By Hub City Times staff
MARSHFIELD – Marathon County officials are investigating questionable accounting practices in the town of McMillan that date back to 2009 and involve a former clerk.
“Back in 2009-11, while I was on the town board, we had a clerk that was not working with the board real well,” explained Clarence Oertel. “So, then in 2011, the board decided to have a job description for her, which she refused to do. So, we had no choice but to dismiss her.”
In order to dismiss the then clerk-treasurer the town of McMillan was obligated to participate in a mediated hearing, which took place Feb. 24, 2011.
“When we did dismiss her, (Marathon) County contacted the town (of McMillan) with a name of a person that would help us out,” Oertel said. “So, Nancy Dittman came in to help us out. She was a treasurer for the town of Cassel in Marathon County, and she also worked with the County whenever tax time came along. She was highly recommended by the county treasurer.
“We hired her, and while she was our (interim) clerk, she discovered some bank accounts that the board did not know about. There were money orders being used for payments, and we did not know about it.
“State law says that every disbursement of the town money has to be board approved and the chairman has to sign the checks and this was not being done.”
Upon the discovery of the questionable accounts and money transactions, Oertel sought legal counsel. Upon recommendation, Oertel wrote a letter to the Marathon County District Attorney’s (DA) Office.

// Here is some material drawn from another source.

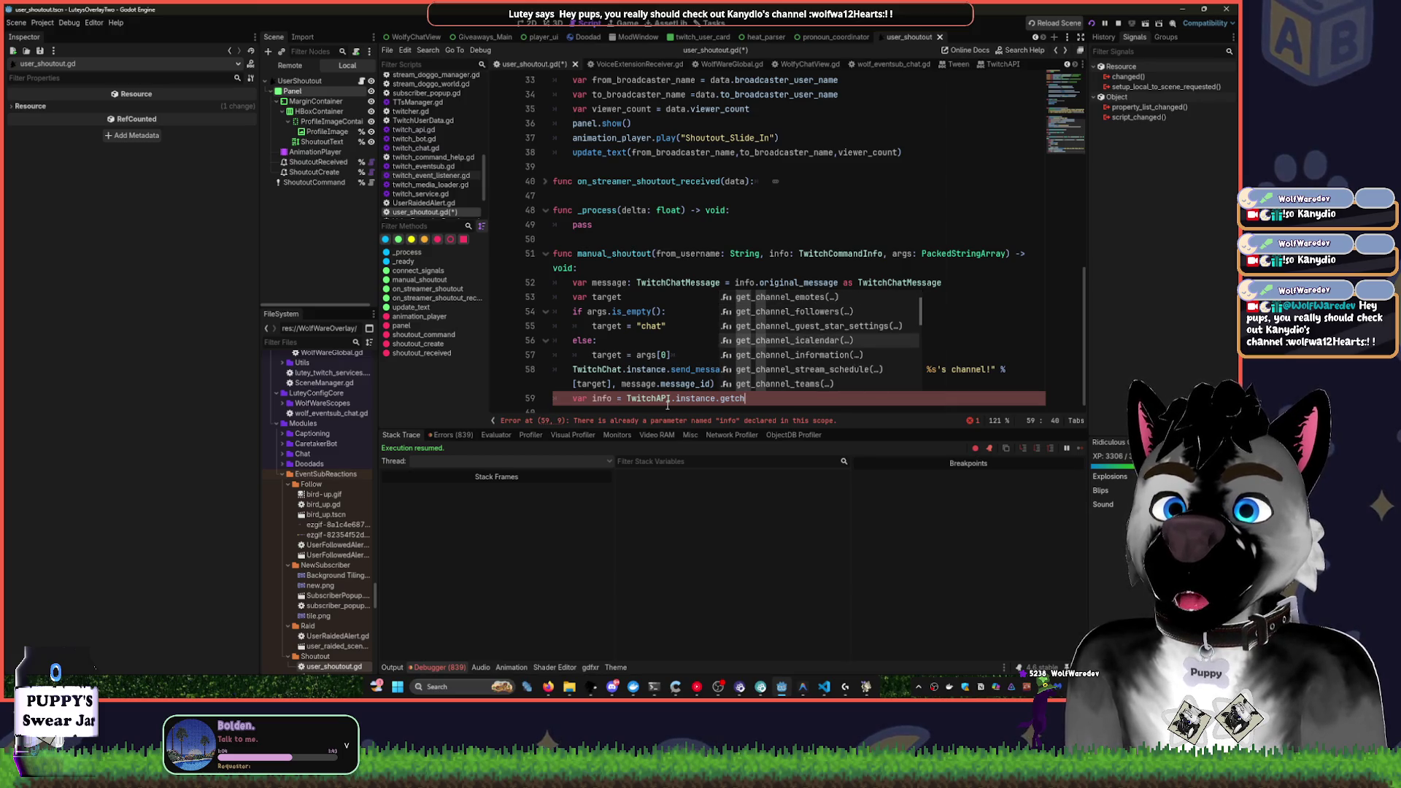
key("Down")
key("Return")
scroll(796, 294, "down", 1)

On August 20, 2012 a Marathon County detective was assigned to a case due to a request by Oertel and then McMillan board chair, Russ Weichelt, to look into the suspicious accounting activity, along with possible violations to the open records law.

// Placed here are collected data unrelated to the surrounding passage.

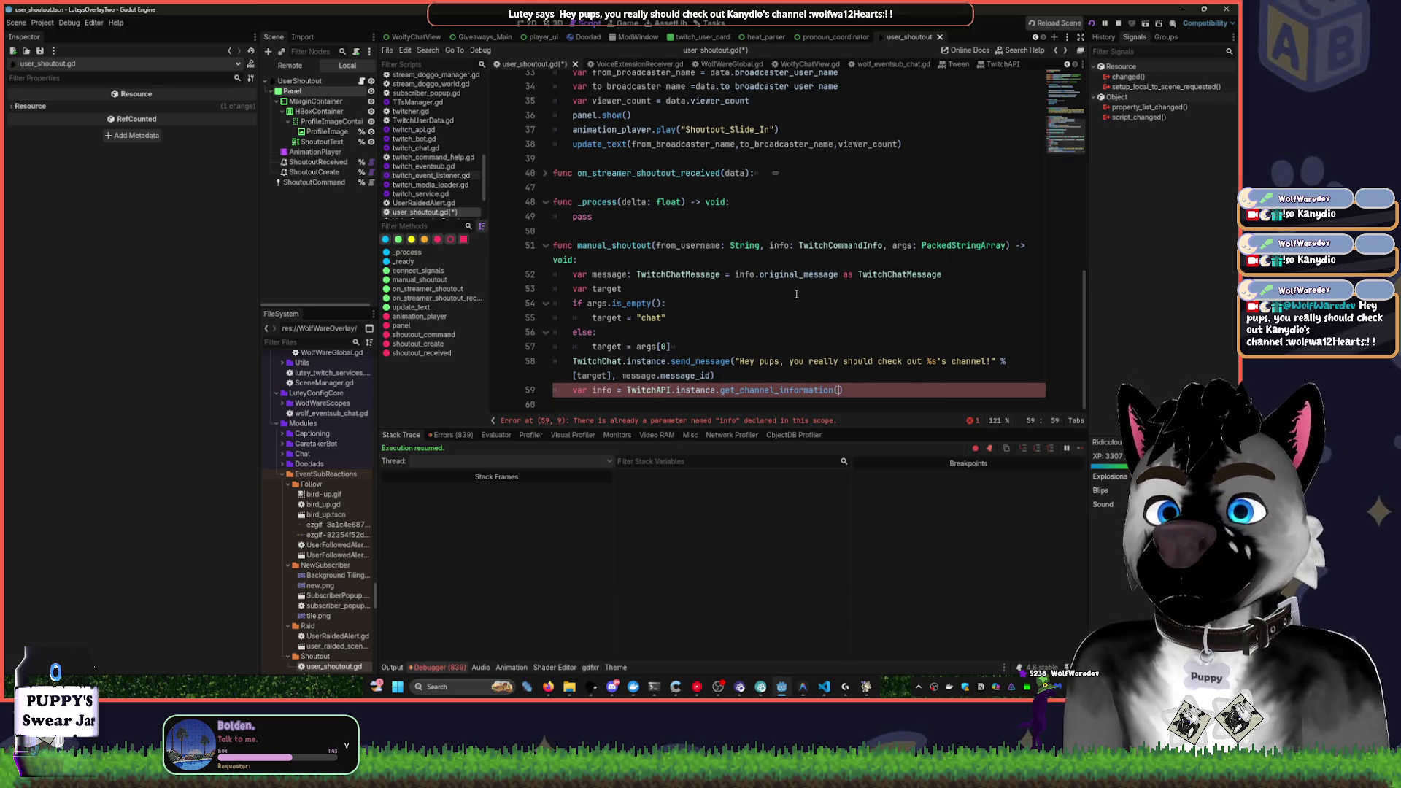
mouse_move(806, 391)
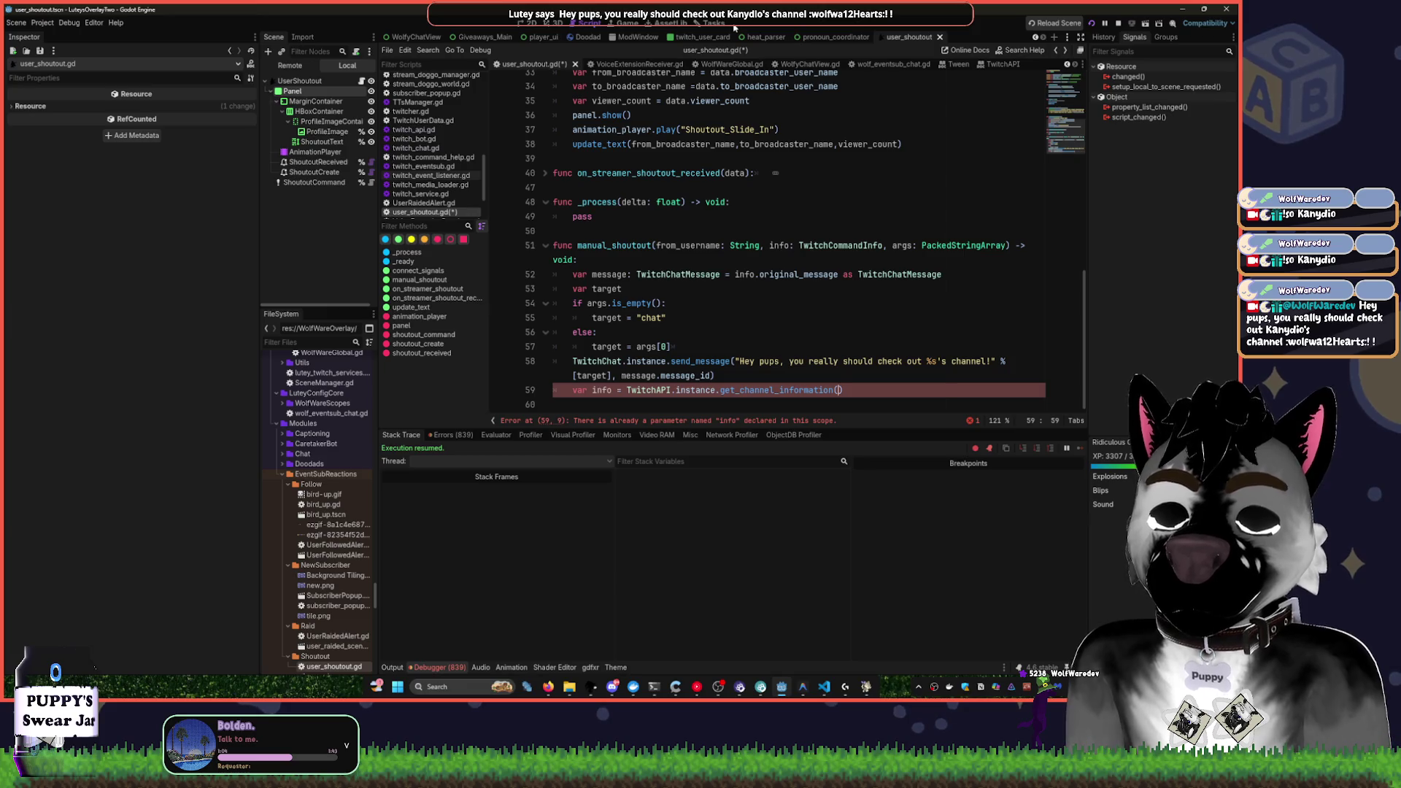
Filter the script list with 'glo' and open WolfWareGlobal.gd
left_click(807, 205)
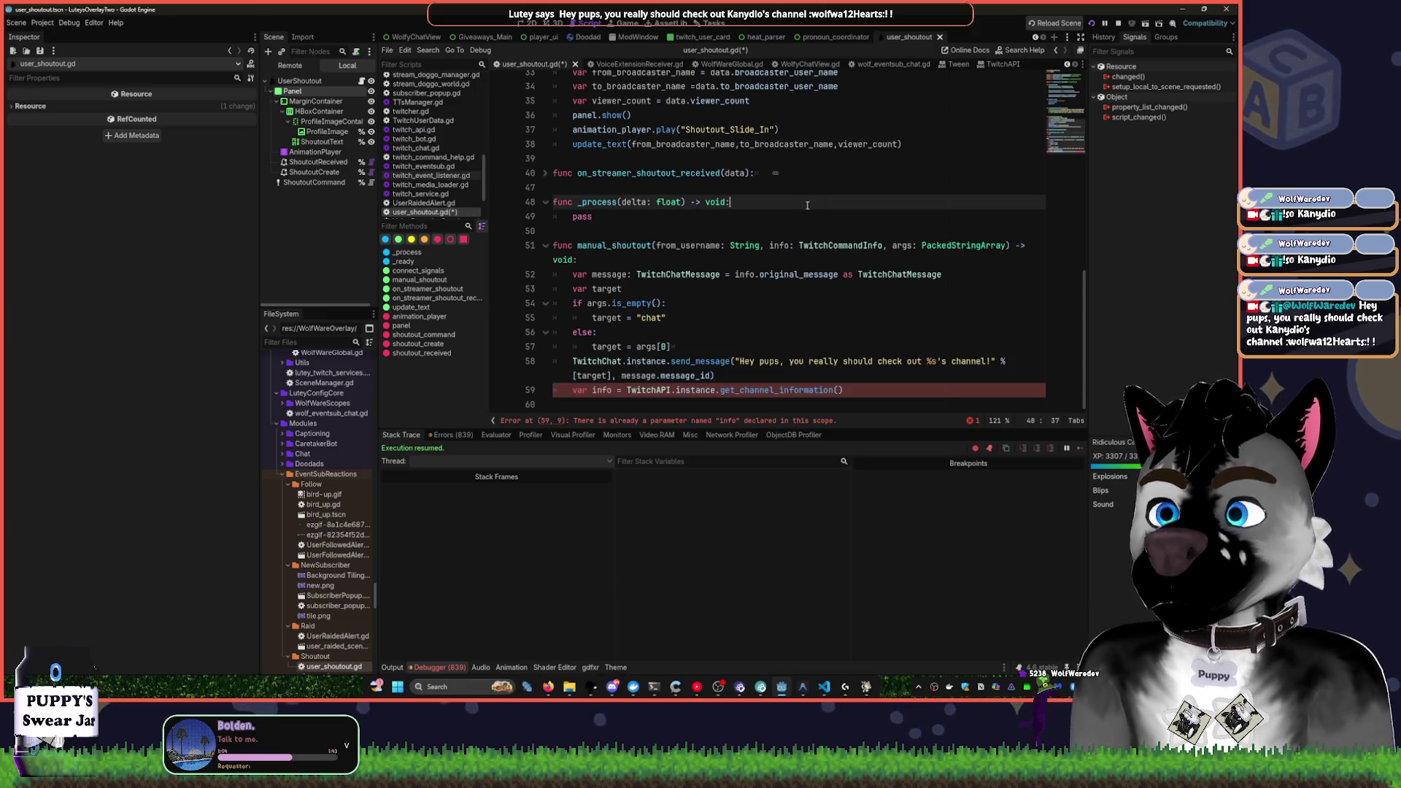
left_click(717, 145)
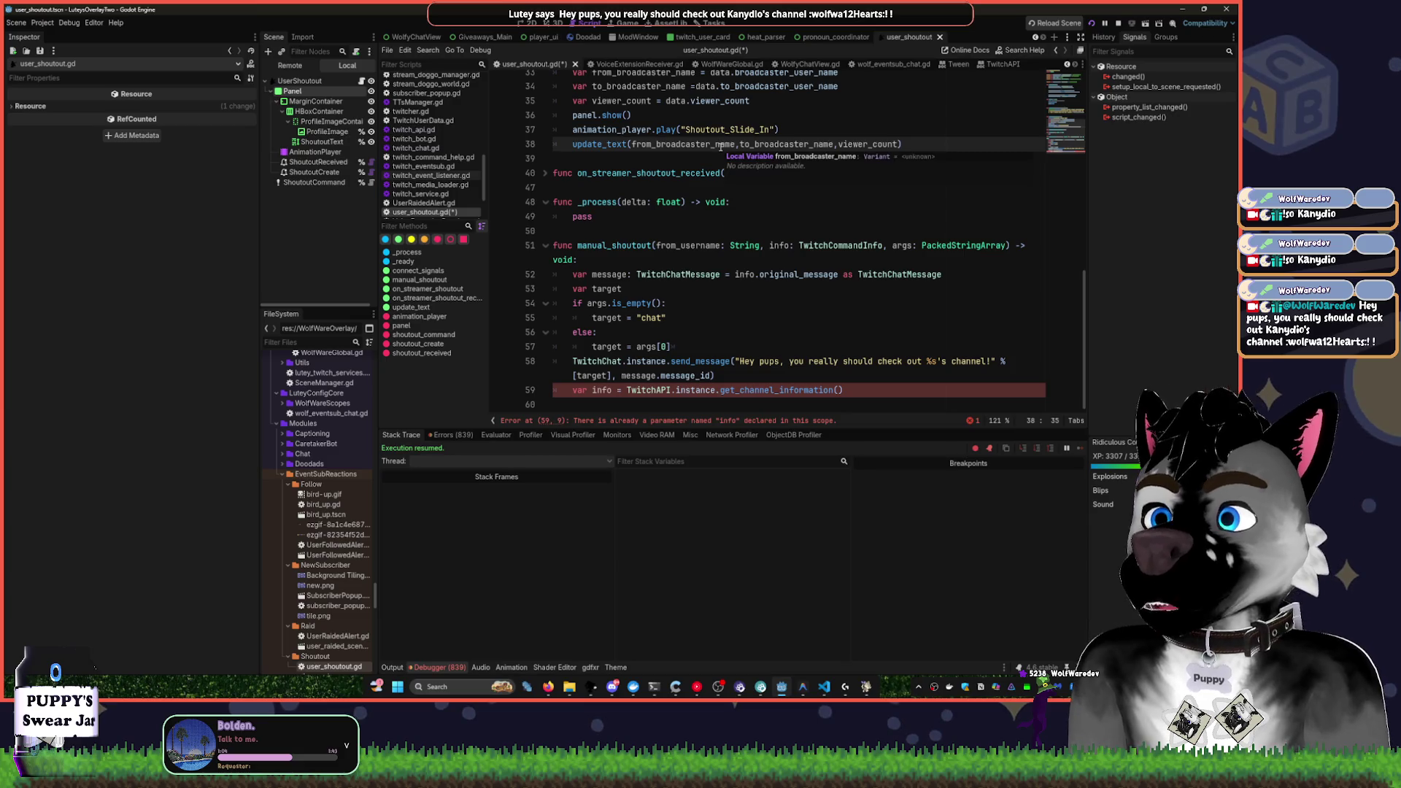
left_click(711, 275)
key("ctrl+shift+o")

That investigation resulted in no action by the Marathon County Sheriff’s Office or the DA; however, Oertel and others from the township still looked for answers on the hidden accounts and missing money order receipts.
“We are back to wanting to know this information, so we did some open records requests,” Oertel explained. “They will not respond.

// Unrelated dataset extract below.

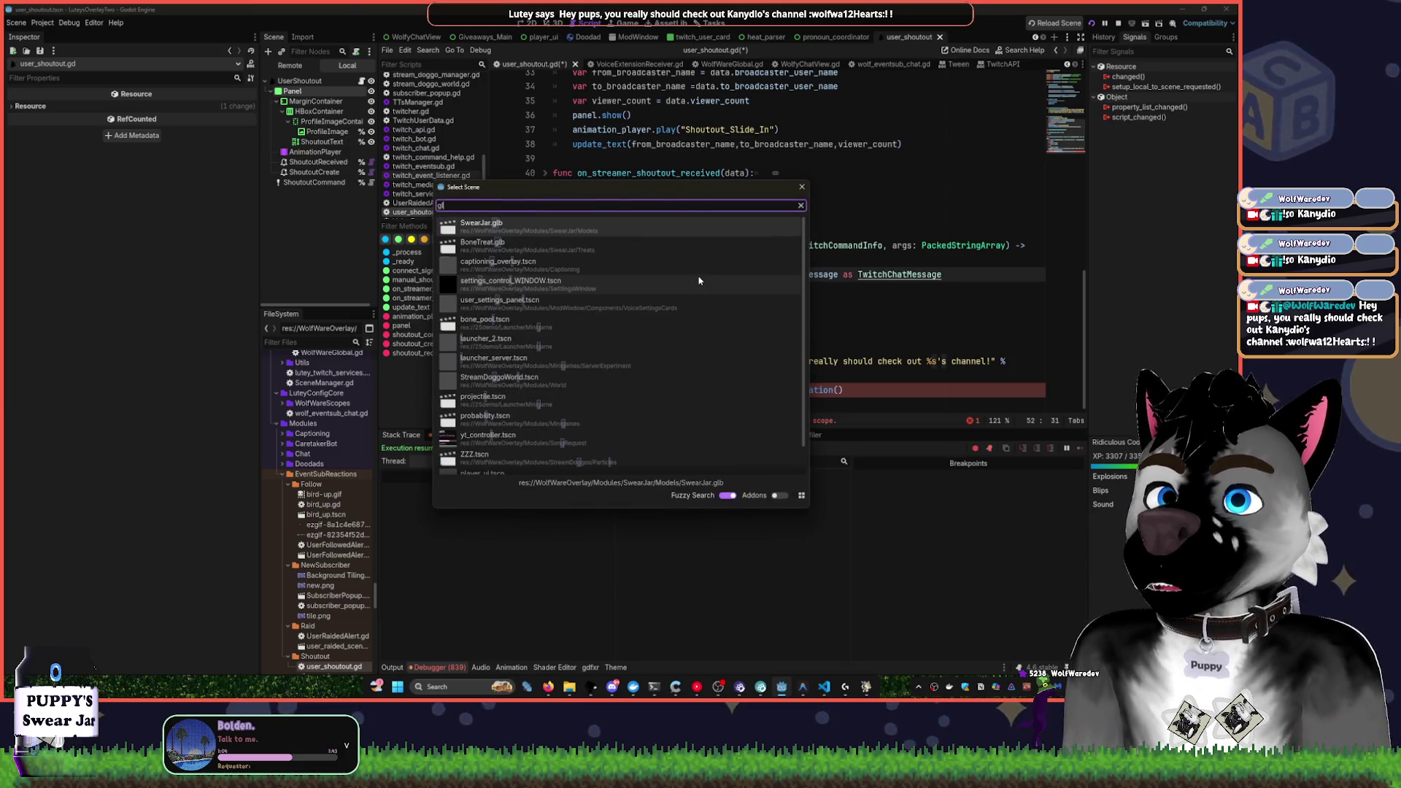
key("Escape")
type("glo")
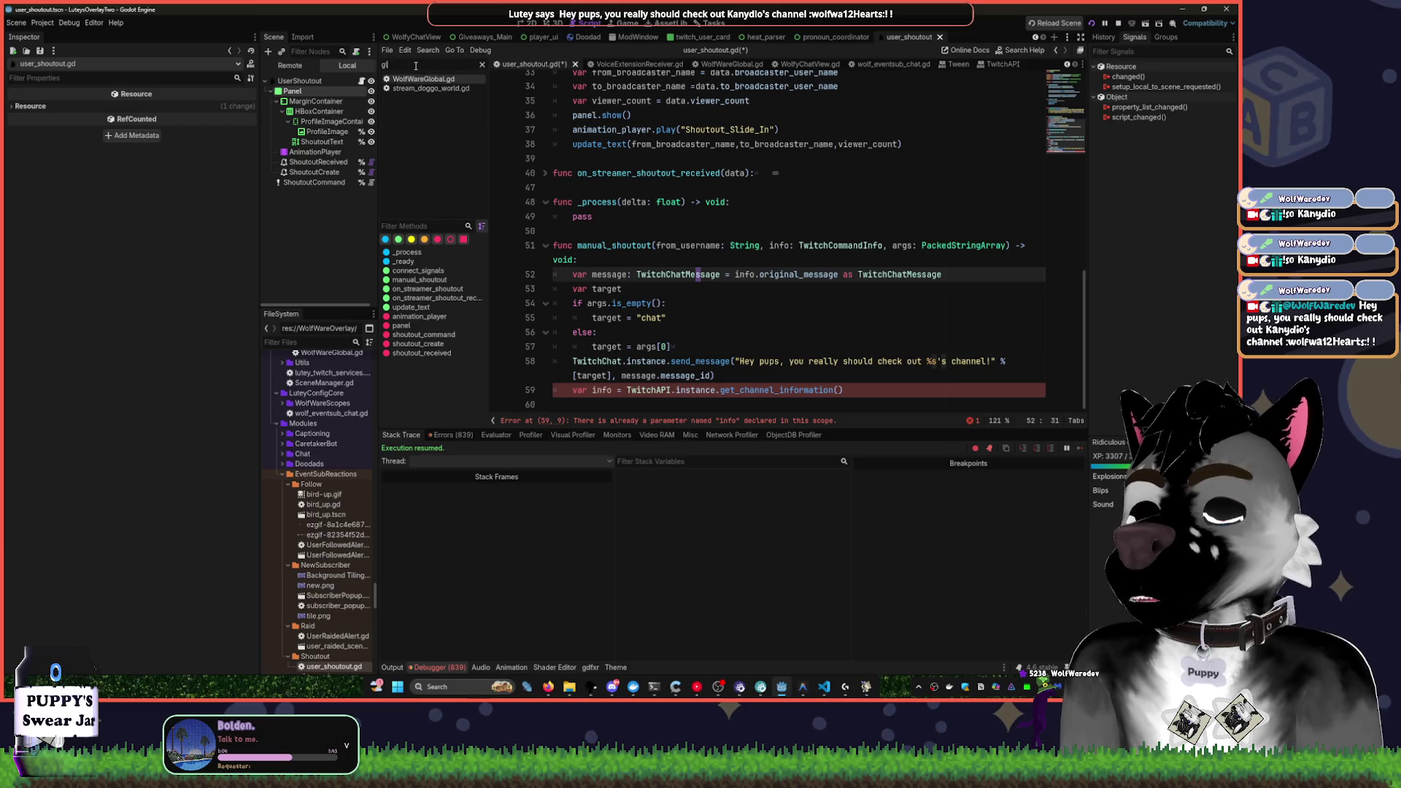
left_click(482, 65)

“(The interim clerk) found some of the money orders — $11-12,000 worth of money orders. According to a report, that specific bank account number had $59,000 – almost $60,000 worth of money orders – and that is what we are asking for in the open records requests; and that is just one account. There were three accounts that (the previous clerk) was doing money orders out of.”
On behalf of the McMillan residents wanting more information on the accounts, town resident Dorothy Olson submitted several open records requests in 2016 – one on June 3, June 23, Sept. 12, and Oct. 7.
Stating that the requests had not been fulfilled, Olson contacted the Marathon County District Attorney’s Office.
On Dec. 12, 2017, Marathon County District Attorney Theresa Wetzsteon, Marathon County Sheriff Scott Parks, and Marathon County Corporation Counsel Scott Corbett met with McMillan’s current town chair and clerk. At that time, it was determined that the town had not turned over the requested records.
After multiple requests from McMillan residents, as well as current and former board members, the Marathon County Sheriff’s Office reviewed the matter and opened an investigation.
“The allegations received have been reviewed and warrants an investigation into some of the practices the Township has been doing,” said Marathon County Sheriff’s Captain Greg Bean.
Since it is an open investigation, Captain Bean stated that he was unable to release any more details until the investigation is complete.
“We’ve been trying to get this information since 2012,” Oertel added. “Two thousand people have the right to know.”